A esto se suma que Hicks no sólo es blanco, ateo y militante antirreligioso. Por si fuera poco, Hicks forma filas –lo ha declarado su propia mujer– en defensa del matrimonio gay y del aborto. Al muchacho, en fin, no le falta detalle. Lo tiene casi todo para encarnar la Suma Perfección sobre dos patas. Hicks, en resumen, pertenece al lado correcto. Es uno de Ellos. Es de los buenos. Incluso mantiene una web repleta de soflamas a favor del ateísmo y en contra de la religión. El asesino, en resumidas cuentas, no es más que el cachondo de Charlie Hebdo que, en un momento de atolondramiento y ofuscación, ha llevado un pelín lejos su onanístico amor a la libertad de expresión y, sin darse cuenta de lo que hacía, ha empuñado la pistola en lugar del rotulador. Si lo analizamos correctamente, esto no ha sido más que el chiste de siempre de Charlie, sólo que con un formato más interactivo, llevando la viñeta hasta sus últimas consecuencias humorísticas, es decir, hasta las mismas narices del hombre de la calle. A cualquiera le puede suceder. ¡Son arrebatos! ¡Hay que entenderlo!
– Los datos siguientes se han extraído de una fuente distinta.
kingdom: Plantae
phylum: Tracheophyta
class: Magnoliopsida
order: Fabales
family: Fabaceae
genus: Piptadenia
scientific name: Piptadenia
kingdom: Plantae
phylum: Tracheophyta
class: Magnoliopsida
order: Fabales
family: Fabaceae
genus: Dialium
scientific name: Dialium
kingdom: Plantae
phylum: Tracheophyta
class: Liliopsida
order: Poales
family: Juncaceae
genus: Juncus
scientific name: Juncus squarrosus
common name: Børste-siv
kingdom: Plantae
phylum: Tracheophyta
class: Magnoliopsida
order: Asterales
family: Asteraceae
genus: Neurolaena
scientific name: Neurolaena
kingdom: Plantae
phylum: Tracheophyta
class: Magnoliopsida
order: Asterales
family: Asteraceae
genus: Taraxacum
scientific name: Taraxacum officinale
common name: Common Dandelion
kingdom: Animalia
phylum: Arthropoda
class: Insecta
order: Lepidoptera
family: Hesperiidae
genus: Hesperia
Así que ya están los medios arropando las espaldas a Hicks, asegurando que existen dudas sobre su salud mental y tal y cual, especulando sobre si el desencadenante de los crímenes no habrá sido un tira y afloja subido de tono por un problema de aparcamiento... Se insiste en que no conviene obsesionarse con una sola pista –la del odio antirreligioso– y en que el verdadero debate es el de si no existirá en Estados Unidos demasiada permisividad a la hora de que cualquiera compre un arma de fuego. Así, todos –no sólo el pobre Hicks– podemos ser culpables y se podrá pasar cuanto antes página, que diría Obama. Cuanto antes el pobre Hicks se encuentre relajado y bien atendido en una excelente clínica, mejor para su desconsolada familia y para todos. ¿Verdad?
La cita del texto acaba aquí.